Rating: 3.5 out of 5.

Sublime exists somewhere in that special corner of adolescence, on the cusp of falling down the rabbit hole of one’s first love. What happens when those feelings that start to invade one’s brain aren’t for one’s girlfriend, but a member of the same sex—a close friend, to be exact? Sublime posits that these thoughts are perfectly normal. There is no gay bashing here, nor the customary disgust at a straight bestie discovering their pal is attracted to them. This film felt refreshing to me in more ways than one, as being gay is only one aspect to Manuel’s personality and not the whole enchilada. Powered by the energy of live music performances and tender intimacy, Sublime is a beautiful and meaningful little indie surprise.

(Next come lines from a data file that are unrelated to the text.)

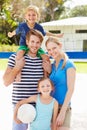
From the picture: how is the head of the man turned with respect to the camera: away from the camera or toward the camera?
toward the camera

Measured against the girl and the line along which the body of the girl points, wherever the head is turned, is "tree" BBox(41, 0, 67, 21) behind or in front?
behind

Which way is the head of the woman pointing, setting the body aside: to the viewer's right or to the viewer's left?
to the viewer's left

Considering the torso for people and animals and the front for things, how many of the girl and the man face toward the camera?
2

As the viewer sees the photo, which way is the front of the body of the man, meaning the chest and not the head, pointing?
toward the camera

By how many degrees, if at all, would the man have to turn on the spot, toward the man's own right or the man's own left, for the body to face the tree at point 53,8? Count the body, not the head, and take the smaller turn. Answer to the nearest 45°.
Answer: approximately 180°

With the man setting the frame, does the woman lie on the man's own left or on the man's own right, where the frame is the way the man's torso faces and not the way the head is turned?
on the man's own left

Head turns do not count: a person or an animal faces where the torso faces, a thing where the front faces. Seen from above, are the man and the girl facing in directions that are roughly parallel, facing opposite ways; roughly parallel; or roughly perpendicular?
roughly parallel

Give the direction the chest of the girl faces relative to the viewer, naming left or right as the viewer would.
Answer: facing the viewer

Manuel (Martin Miller), or Manu as his friends call him, is a relatively normal 16-year-old with braces, whose room is adorned with Pink Floyd posters. Manu plays bass in a band that can’t decide on a name, beyond the moniker of exes. He grows very close to Felipe (Teo Inama Chiabrando), his best friend since childhood, as the two bond over girl troubles, band practice, lyric writing, and “magic.” Manu, who is dating a sweet girl named Azul (Azul Mazzeo), begins to realize his feelings may lie elsewhere. Every time the couple is close to their big “first time,” Manu essentially gets cold feet. He cannot stop thinking about Felipe, to the extent that the boy invades his dreams.

The intimacy of these dreams is touching. Writer/director Mariano Biasin plays up the chemistry between these two young actors—more than anything else, the longing Manu feels is tangible. Felipe gently strokes Manu’s face and their eyes meet. Manu gets so close to actually kissing Felipe; he wakes up just before their lips touch, and the sexual attraction bleeds into Manu’s everyday life. Filmed in Argentina, the beauty of the coming-of-age story is accentuated by equally stunning locales. One of the film’s best shots is a simple one: Manu and Felipe on the beach together, with a rainbow formed off in the distance.

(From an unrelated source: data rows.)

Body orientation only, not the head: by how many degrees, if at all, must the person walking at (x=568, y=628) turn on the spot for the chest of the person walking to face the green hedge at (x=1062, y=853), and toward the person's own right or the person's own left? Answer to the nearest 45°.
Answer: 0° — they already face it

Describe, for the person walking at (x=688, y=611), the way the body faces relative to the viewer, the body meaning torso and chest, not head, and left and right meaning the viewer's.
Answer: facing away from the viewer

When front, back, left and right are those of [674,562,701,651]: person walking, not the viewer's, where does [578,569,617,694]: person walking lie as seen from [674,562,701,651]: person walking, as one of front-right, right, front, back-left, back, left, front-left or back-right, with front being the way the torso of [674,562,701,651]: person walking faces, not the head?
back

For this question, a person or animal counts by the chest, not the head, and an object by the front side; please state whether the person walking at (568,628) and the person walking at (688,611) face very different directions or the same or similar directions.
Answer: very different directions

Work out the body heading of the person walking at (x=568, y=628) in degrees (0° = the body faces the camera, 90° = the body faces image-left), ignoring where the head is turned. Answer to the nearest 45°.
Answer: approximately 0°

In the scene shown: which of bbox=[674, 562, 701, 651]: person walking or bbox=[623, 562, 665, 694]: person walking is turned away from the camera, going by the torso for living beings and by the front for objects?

For audience members hoping for an explicit, hyper-sexualized experience, look elsewhere. Sublime is interested in exploring Manu as he discovers his identity, both sexual and otherwise. There is a sweet innocence to it as well, and the music washes over the viewer with pointed sentiment in between Manu’s dreams and daily living. The music sets Sublime apart from similar movies, and it gives Manu a distinct sense of purpose. One part, where Felipe describes the way a guitar makes one part tense and the other relaxed as a “sexual act,” even injects a homoerotic subtext into the performances. Between the stellar acting and a beautiful conclusion, Sublime easily earns its LGBT+ cred with staying power.

Sublime screened at the 2022 Berlinale International Film Festival.